はじめに
Finagleのクライアントが持っているらしいロードバランサ機能の詳細が不明だったので、調査してみた。
Load Balancer
概要
Finagleのクライアントはロードバランサを備えている。
ロードバランサは、クライアントスタックが持つエンドポイントの集合に対して、タスクをダイナミックに分散する。
ロードバランサの実装は「負荷メトリック」「ディストリビュータ」の2つで構成される。
負荷メトリック
エンドポイントごとの負荷を計測している。

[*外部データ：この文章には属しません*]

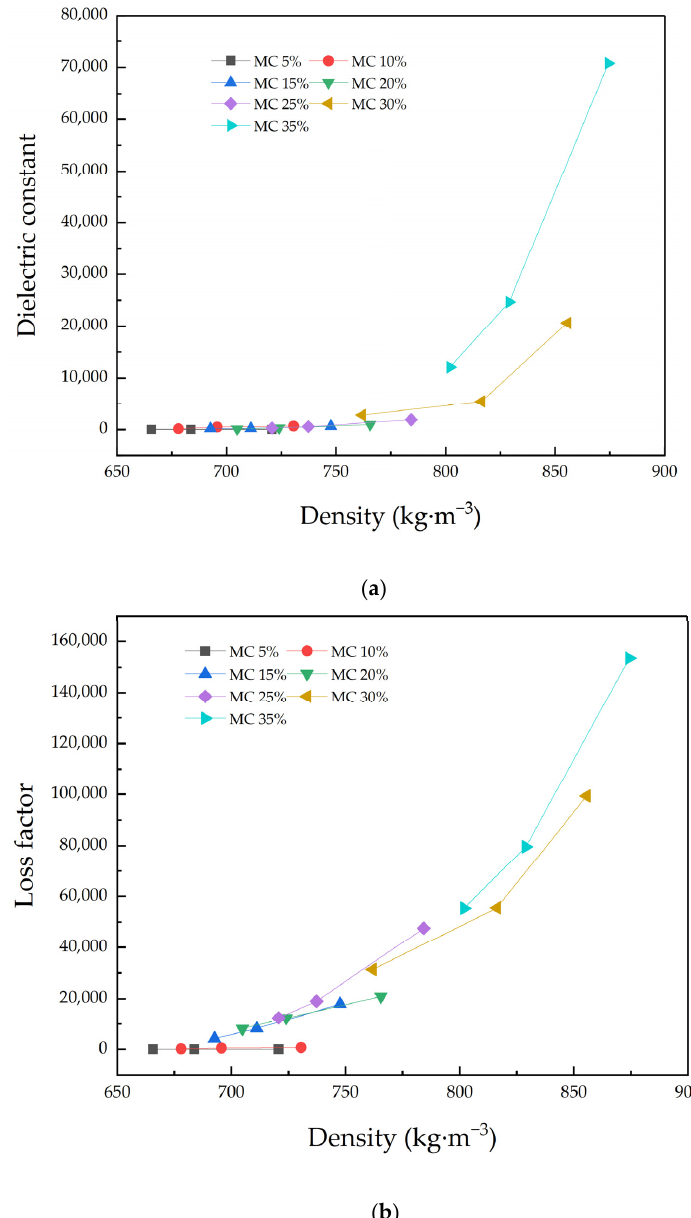
Figure 7. Bulk density dependence of dielectric properties at various moisture contents: ( a ) dielectric constant, ( b ) loss factor. Table 1. Bulk density values of samples at various moisture contents.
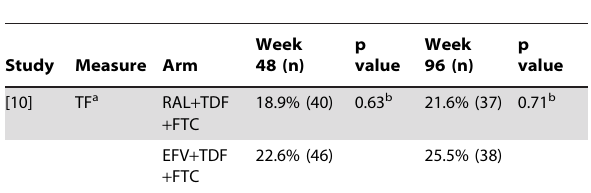
Table 16. Change from baseline in trunk fat (TF) on DEXA scan, and visceral adipose tissue (VAT) on CT scan: raltegravir versus efavirenz.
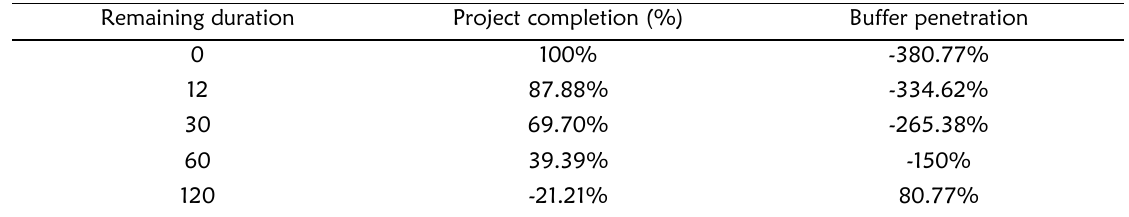
Table 3: Result of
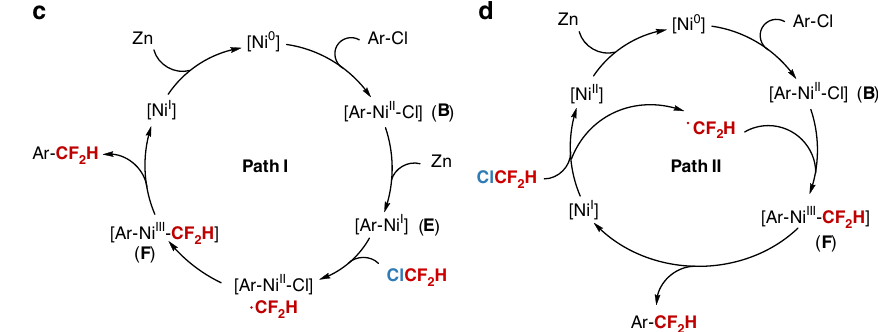
Fig. 6 Proposed reaction mechanism. a Proposed mechanism via a radical-cage-rebound process. b Proposed mechanism via a radical chain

未処理のリクエストの数やレイテンシなどを負荷の指標として使用する。
ディストリビュータ
負荷メトリックが計測したエンドポイントごとの負荷に応じて、タスクを書くエンドポイントに分散する。
アルゴリズム
下記4つの分散アルゴリズムが用意されていて、P2Cがデフォルトである。
Heap + Least Loaded
ヒープ(バイナリツリー?)を使用した負荷分散。
ヒープの各ノードで、エンドポイントごとの未処理のリクエストの数を保持し、これを負荷の指標として使用する。
負荷が最小のものから順に並べて、ディストリビュータは負荷の小さいエンドポイントにリクエストを送る。
ノードを入れ替えたりするときに負荷がかかるという弱点がある。
P2C
Finagleのクライアントのロードバランサのデフォルトのアルゴリズム。
ディストリビュータは、ランダムに2つのノードをエンドポイントの集合からピックアップし、2つの負荷のうち小さいほうを選んでリクエストを送る。
ヒープと違って、エンドポイントごとに重みを付けたりもしやすい。
ヒープの弱点を克服している。
P2C+EWMA(Experimental)
P2Cディストリビュータの亜種で、Round Trip Timeの移動平均の値で、未処理のリクエストの数を重みづけしたものを負荷の指標として使用する。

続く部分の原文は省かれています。